У него, наверное, вся жизнь перед глазами пронеслась. Не стоит ему сегодня повышать кардионагрузку.

- Правда? - спросил Дайлан, откусив пончик. - Так все и выглядит?

- Для полноты картины мне нужно было разбить себе голову.

- Определенно.

Они засмеялись. Дайлан и Аймили как будто были на одной волне. Странно, это Кайстофер был его близнецом, они были ближе всех в мире, но Дайлан больше всего времени проводил именно с Аймили.

Грайс еще не ко всему привыкла, особенно ей не давал покоя их зубодробительный цинизм. Ей каждый раз вспоминался подземный зал, в котором спали их предки. Никто из них, кроме Кайстофера, не мог воспринимать происходящее в мире всерьез. Все было смешным, игрушечным для существ, которые никогда не умирают. Все то, что для Грайс составит целую жизнь, было для них только эпохой. Поэтому они надо всем смеялись.

Дайлан отламывал кусочки от пончика и с удовольствием жевал. Пальцы у него были в креме, и Грайс видела, как сокращается клапан, где прячется щупальце, когда он двигает рукой.

- Ты ведь уже привыкла, Грайси? - спросил Дайлан.

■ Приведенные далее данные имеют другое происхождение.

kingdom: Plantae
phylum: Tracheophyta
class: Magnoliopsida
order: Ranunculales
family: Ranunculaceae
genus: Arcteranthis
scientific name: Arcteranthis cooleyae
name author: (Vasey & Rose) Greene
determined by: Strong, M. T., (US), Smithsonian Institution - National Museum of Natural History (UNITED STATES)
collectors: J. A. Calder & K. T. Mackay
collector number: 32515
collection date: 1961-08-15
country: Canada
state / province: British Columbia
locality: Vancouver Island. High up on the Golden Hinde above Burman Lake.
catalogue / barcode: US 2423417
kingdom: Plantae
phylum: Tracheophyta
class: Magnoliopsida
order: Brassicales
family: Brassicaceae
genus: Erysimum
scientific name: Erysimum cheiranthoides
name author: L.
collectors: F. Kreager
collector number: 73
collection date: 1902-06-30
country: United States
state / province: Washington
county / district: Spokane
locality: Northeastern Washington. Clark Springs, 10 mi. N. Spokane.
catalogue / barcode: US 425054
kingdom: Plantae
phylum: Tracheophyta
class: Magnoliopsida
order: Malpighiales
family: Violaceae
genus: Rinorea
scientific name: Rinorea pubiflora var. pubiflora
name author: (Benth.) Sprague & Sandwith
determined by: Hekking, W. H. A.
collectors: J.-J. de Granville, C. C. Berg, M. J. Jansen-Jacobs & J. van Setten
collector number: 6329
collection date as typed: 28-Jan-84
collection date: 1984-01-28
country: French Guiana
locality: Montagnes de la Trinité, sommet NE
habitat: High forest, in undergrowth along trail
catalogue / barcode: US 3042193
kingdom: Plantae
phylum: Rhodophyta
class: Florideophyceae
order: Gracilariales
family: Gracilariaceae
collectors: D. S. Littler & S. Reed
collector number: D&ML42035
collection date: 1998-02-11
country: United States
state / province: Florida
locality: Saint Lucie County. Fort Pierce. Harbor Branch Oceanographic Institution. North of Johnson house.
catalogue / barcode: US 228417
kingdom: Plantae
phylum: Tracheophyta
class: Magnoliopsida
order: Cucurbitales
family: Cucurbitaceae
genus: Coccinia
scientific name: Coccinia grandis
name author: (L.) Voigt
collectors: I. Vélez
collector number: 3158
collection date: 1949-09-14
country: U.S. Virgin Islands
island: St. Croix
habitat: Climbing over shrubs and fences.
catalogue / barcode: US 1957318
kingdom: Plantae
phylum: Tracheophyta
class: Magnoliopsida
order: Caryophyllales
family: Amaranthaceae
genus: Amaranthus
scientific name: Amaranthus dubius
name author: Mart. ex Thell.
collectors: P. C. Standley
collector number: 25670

- К твоей политической ориентации? Почти. Но я бы на твоем месте обратилась к психотерапевту.

Дайлан и Аймили засмеялись. Грайс почувствовала, что у нее получилось что-то важное. Ей нравилось иногда осторожно, одним шагом, преодолевать грань, разделяющую ее и их. Нравилось быть с ними фамильярнее, чем могут себе позволить большинство людей на земле. Аймили и Дайлан, наверное, это знали. Они частенько подыгрывали ей.